The International Monetary Fund concluded its 2026 Article IV consultation with St Vincent and the Grenadines with a clear medium-term outlook: growth will decelerate from the 3.7 per cent recorded in 2025 and converge to 2.7 per cent over the medium term, with the near-term picture worsened by higher oil prices and weaker global demand stemming from the Middle East war. Mission chief Sergei Antoshin delivered the assessment at a joint press conference with Prime Minister and Finance Minister Godwin Friday in Kingstown at the end of the consultation period that ran April 21 to 28.
The IMF flagged several areas where SVG must act. Tax compliance is foremost. Friday told reporters that the current property tax compliance rate is approximately 20 per cent — “saying it’s low, it’s an understatement,” the PM said.

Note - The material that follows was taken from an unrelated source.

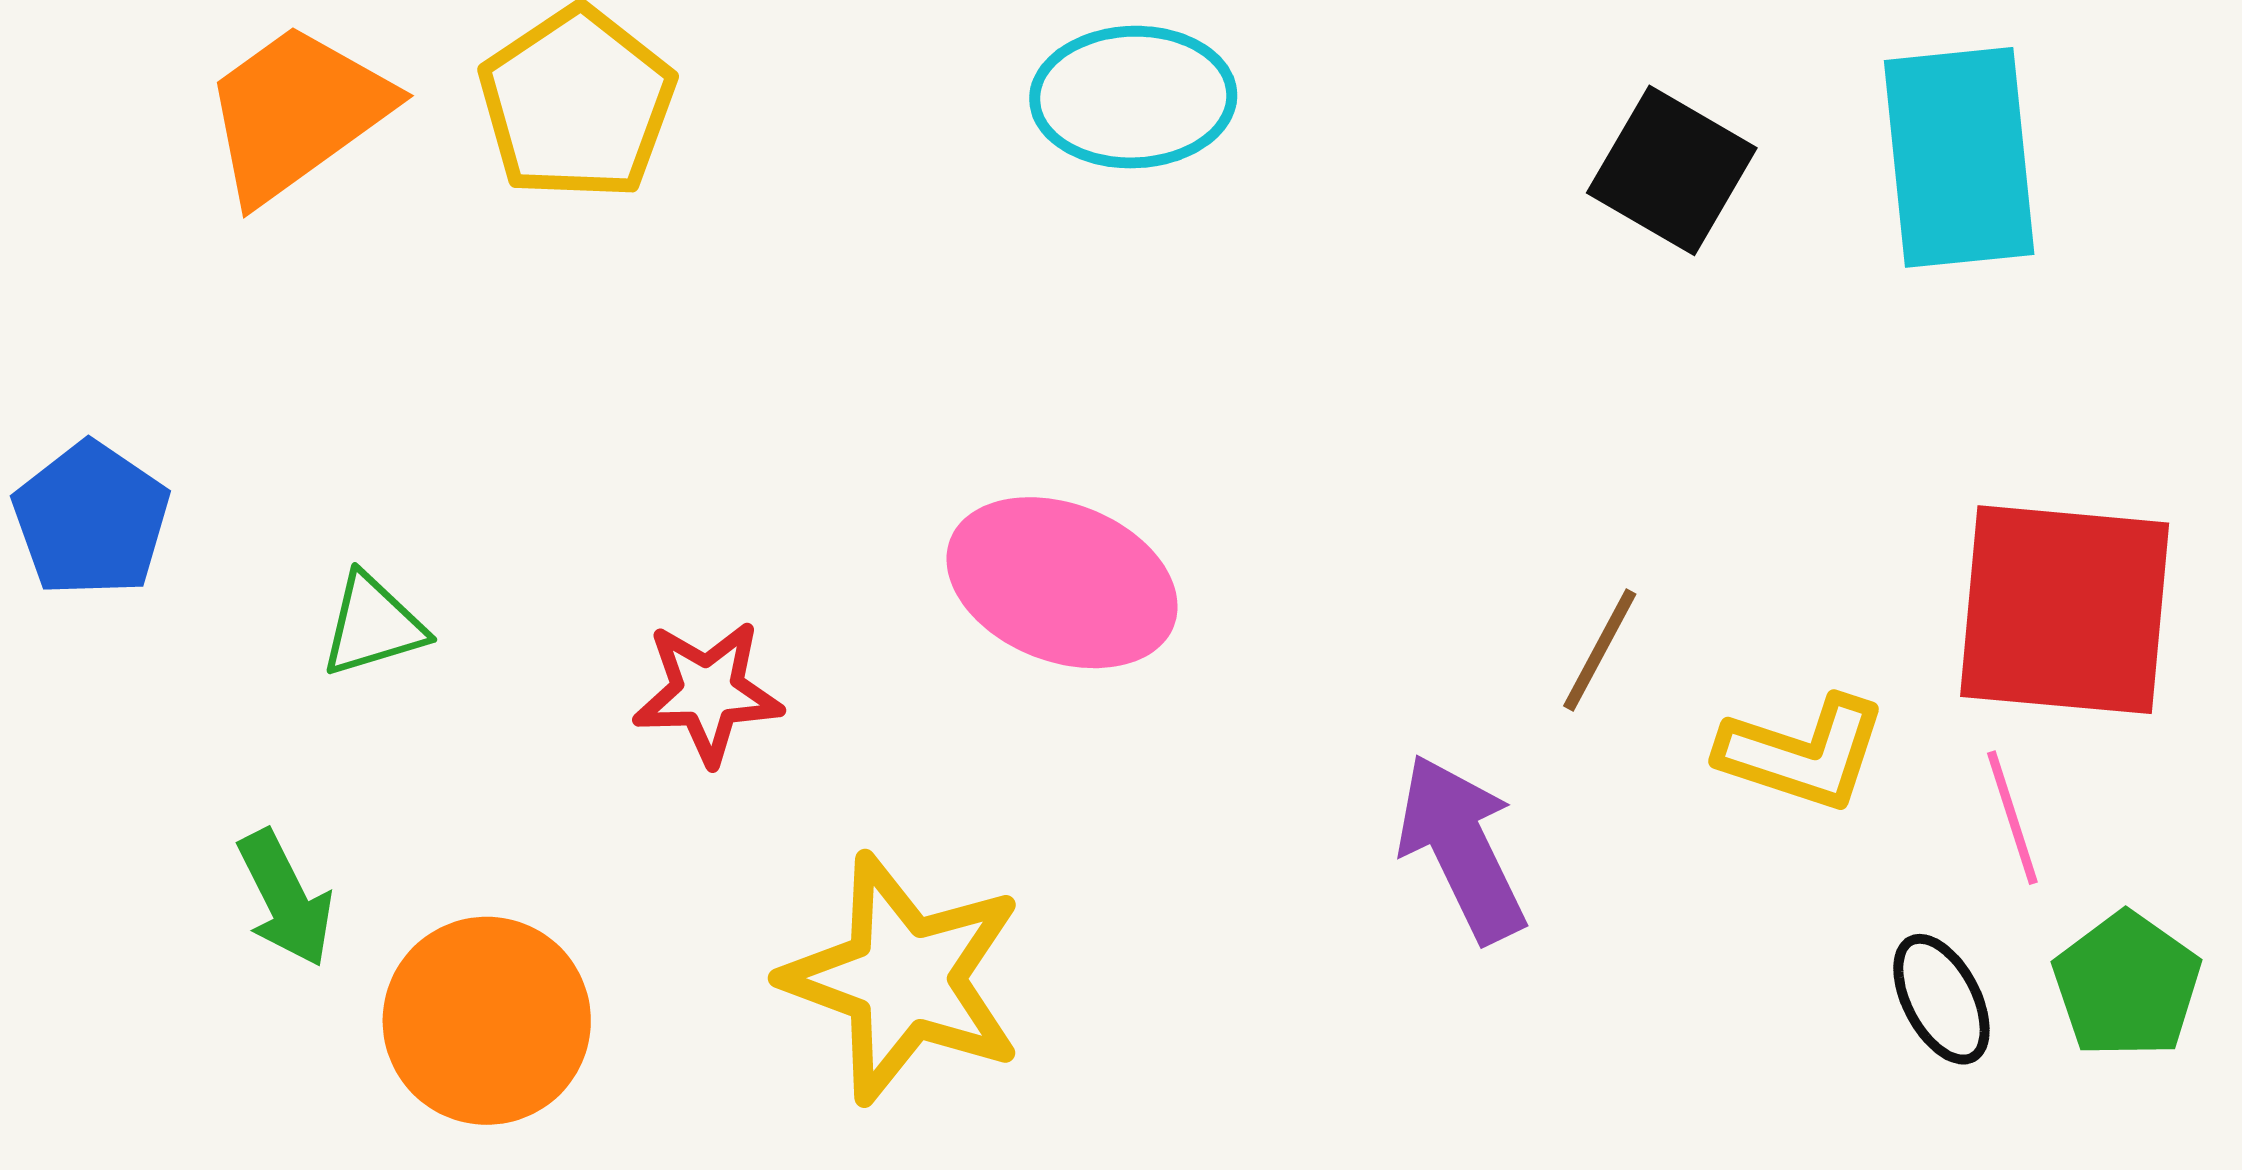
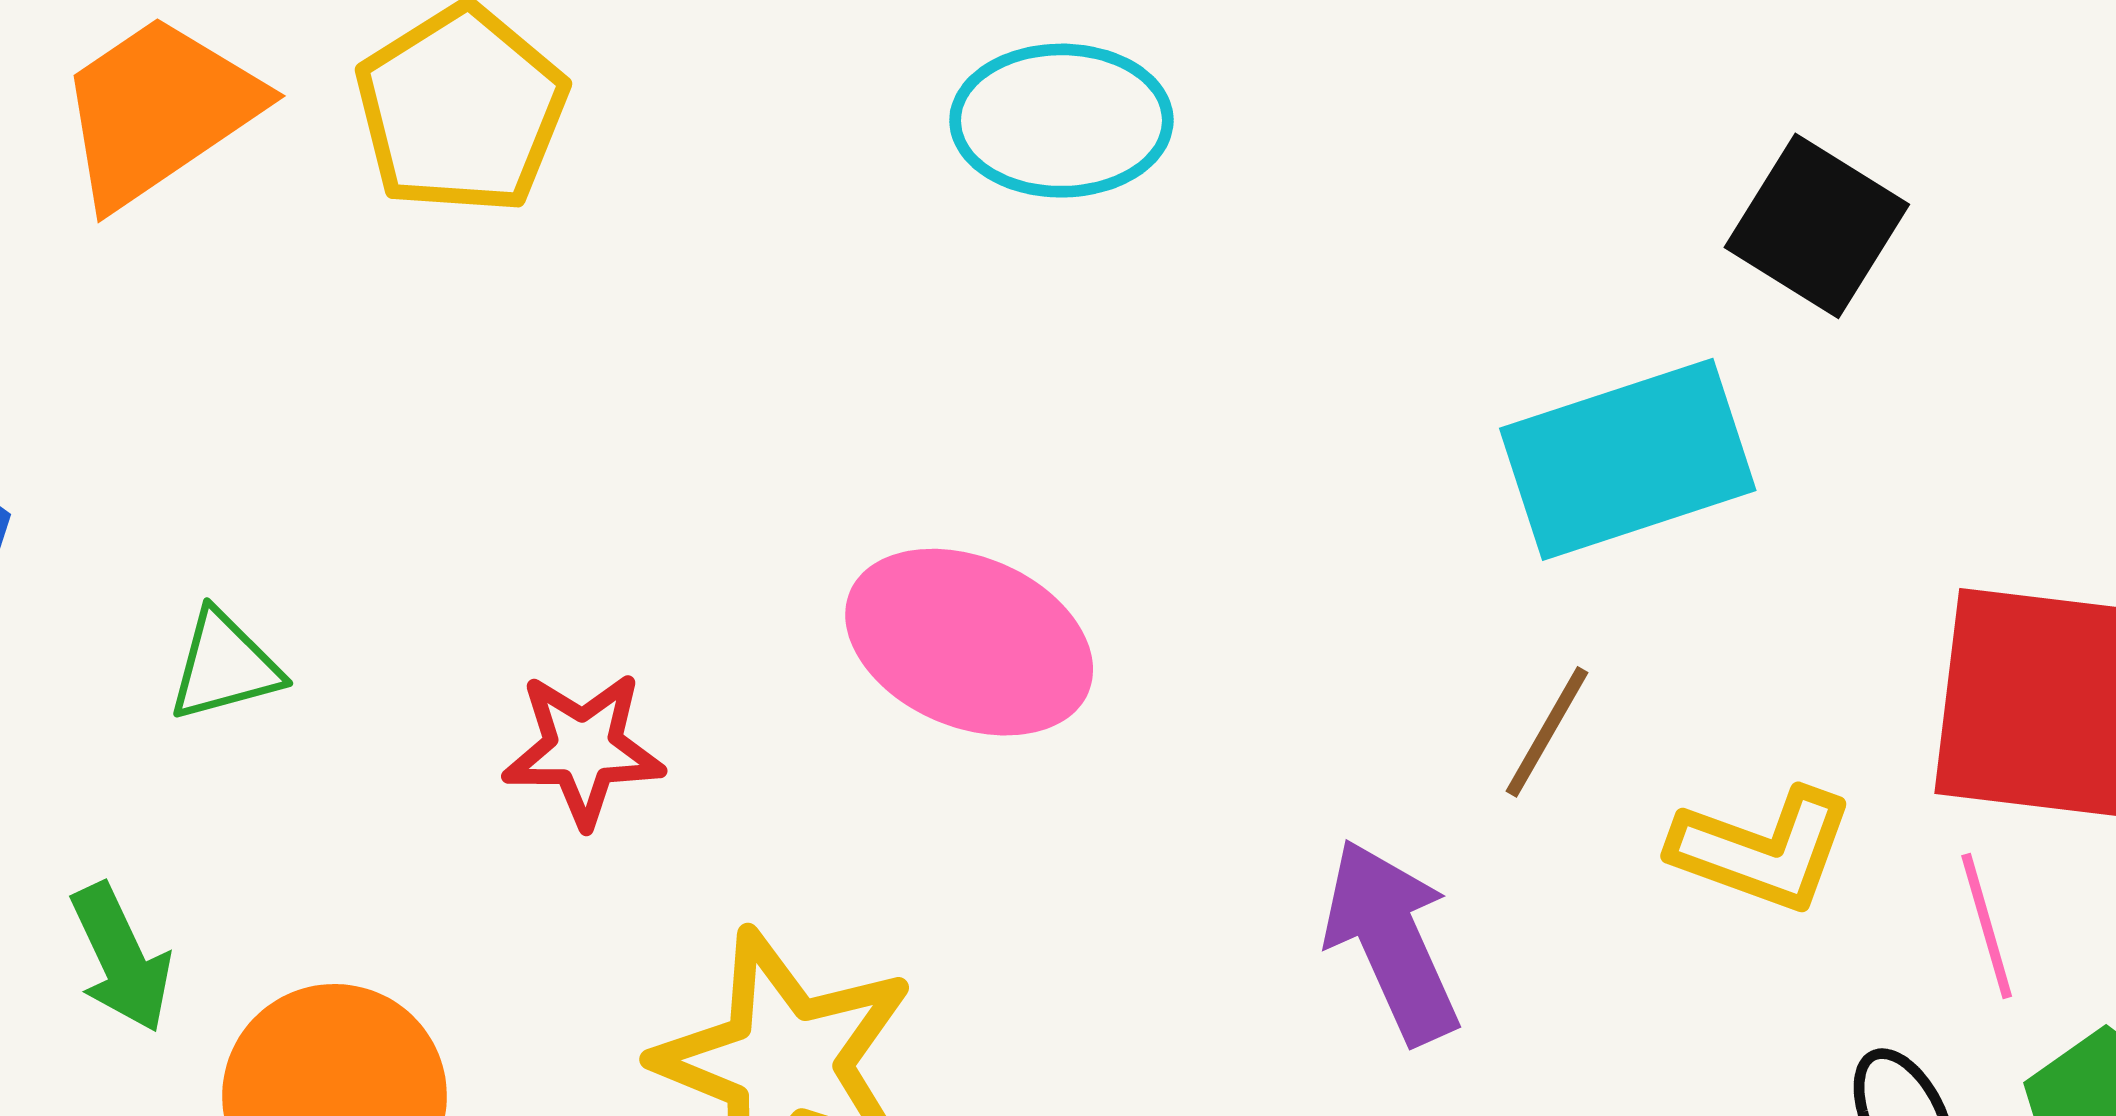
cyan rectangle: (1959, 157) -> (1628, 459), moved, turned 76
black square: (1672, 170) -> (1817, 226), moved

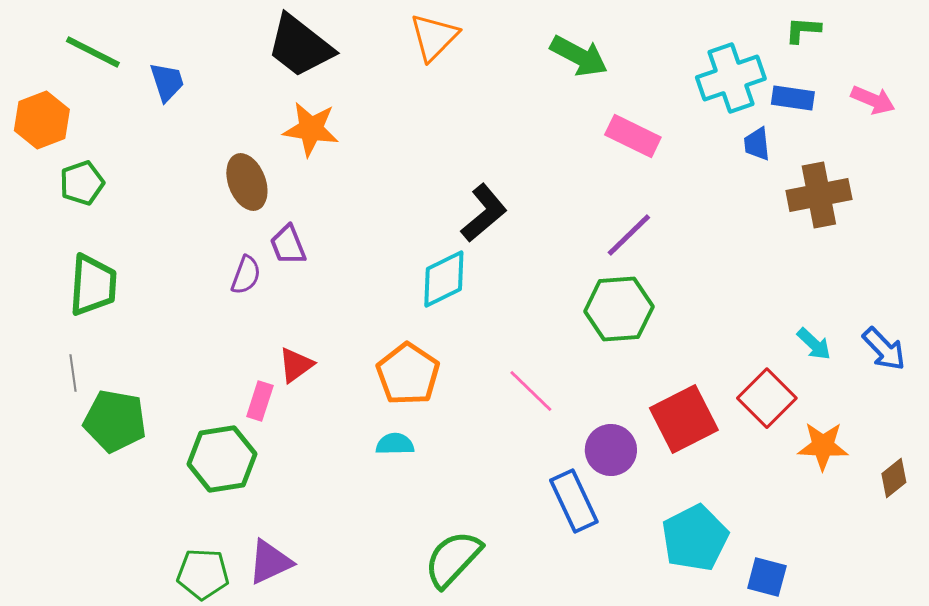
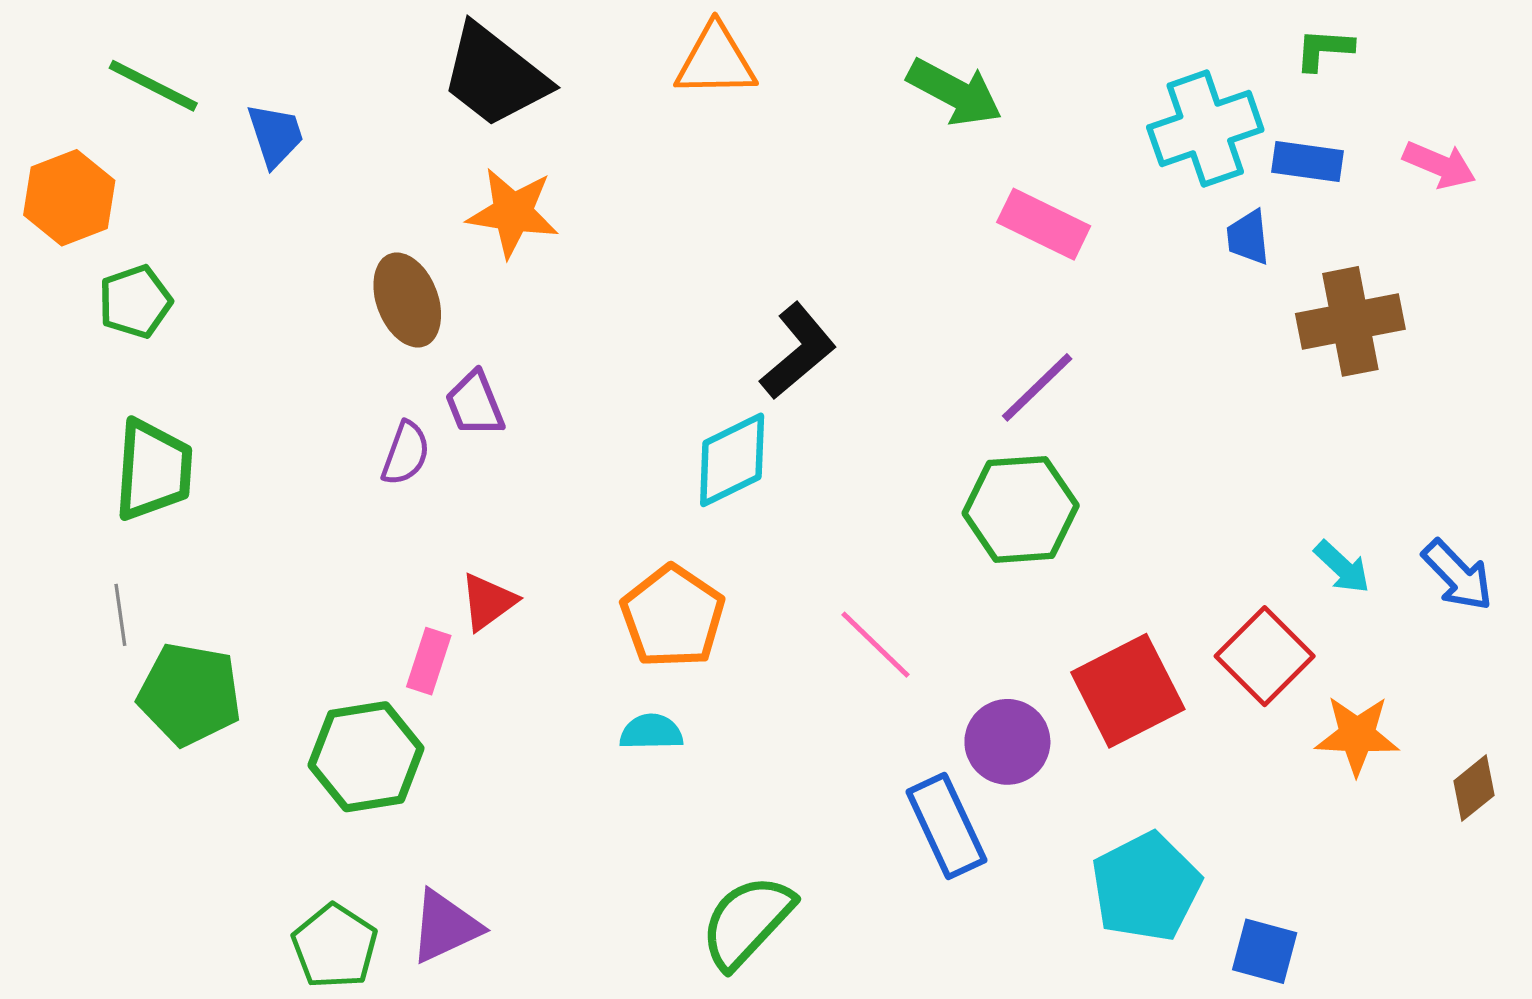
orange triangle: (434, 37) -> (716, 61), turned 44
green pentagon: (203, 574) -> (335, 946), turned 30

Modernising the tax system, including property tax enforcement, has been identified as urgent reform. The IMF also warned there is no current room to reduce Value Added Tax, despite earlier political proposals to do so. The Fund’s recommendations span modernisation across energy, information technology, and tax collection.
Friday’s positioning is significant for the diaspora. The PM said his government would enforce existing tax collection rather than raise rates — a politically calibrated answer to the IMF’s high-debt-distress framing. Opposition Leader Ralph Gonsalves has criticised the Fund’s recommendations as inappropriate for what he called the five-month-old administration’s circumstances. For diaspora Vincentians in the UK, the US, and Canada watching how the new NDP government navigates international scrutiny, the Article IV signals that Kingstown will face external pressure on fiscal modernisation across the rest of the year.